81. The existence of a dispute and of an attempt to compromise it are at the heart of the rule whereby evidence may be excluded (or disclosure of material precluded) as "without prejudice". This is clear from the passage which Lord Brown has in paragraph 62 cited in full from Lord Griffiths' speech in Rush & Tompkins Ltd. v. Greater London Council [1989] AC 1280 at page 1299D, commencing:
"The 'without prejudice' rule is a rule governing the admissibility of evidence and is founded upon the public policy of encouraging litigants to settle their differences rather than litigate them to a finish".

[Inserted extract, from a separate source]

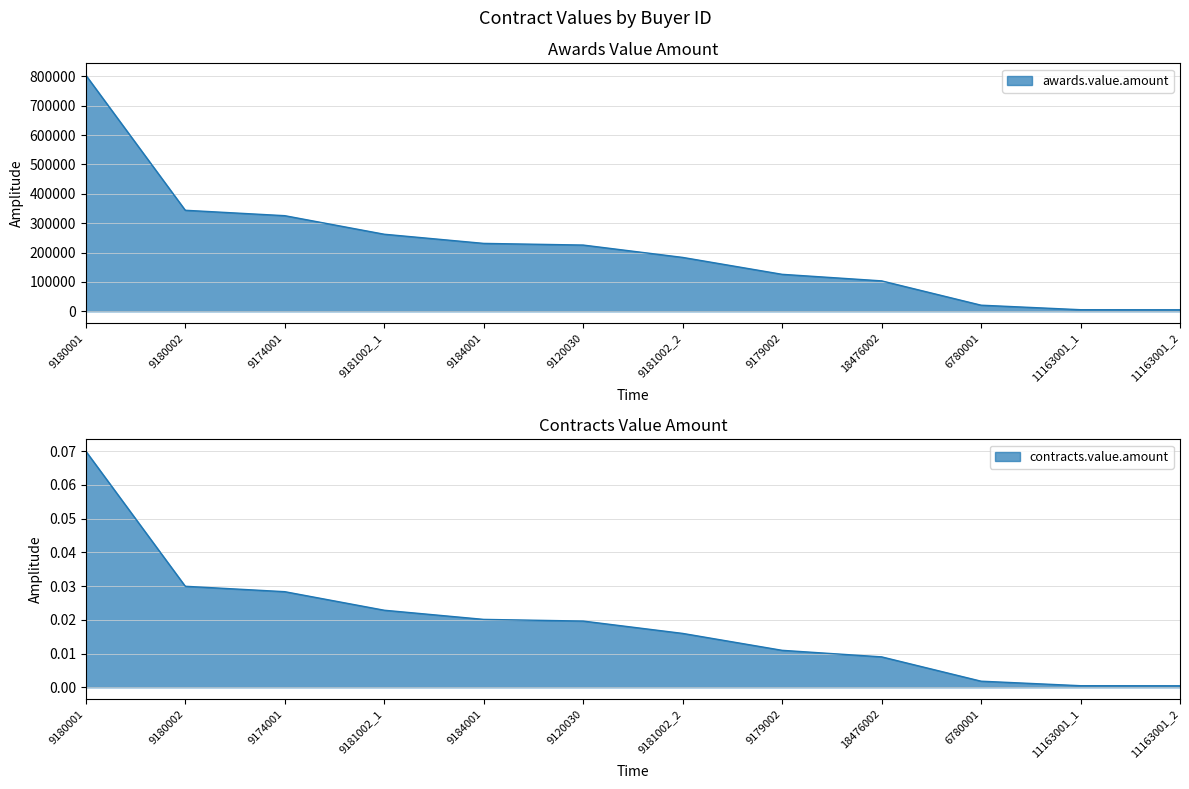

List the series in order of their peak value, lowest first.

contracts.value.amount, awards.value.amount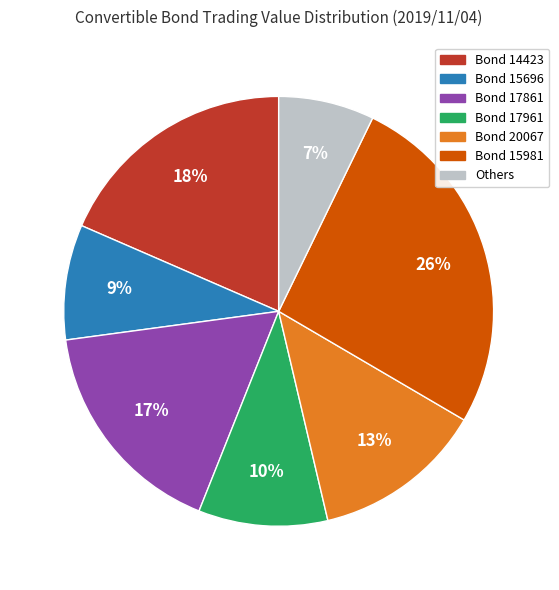

Is there any slice that represents more than half of the pie?

No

As to disclosure, Lord Griffiths concluded at page 1305D-E that:
"….. the general public policy that applies to protect genuine negotiations from being admissible in evidence should also be extended to protect those negotiations from being discoverable to third parties."
The rule does not of course depend upon disputants already being engaged in litigation. But there must as a matter of law be a real dispute capable of settlement in the sense of compromise (rather than in the sense of simple payment or satisfaction)".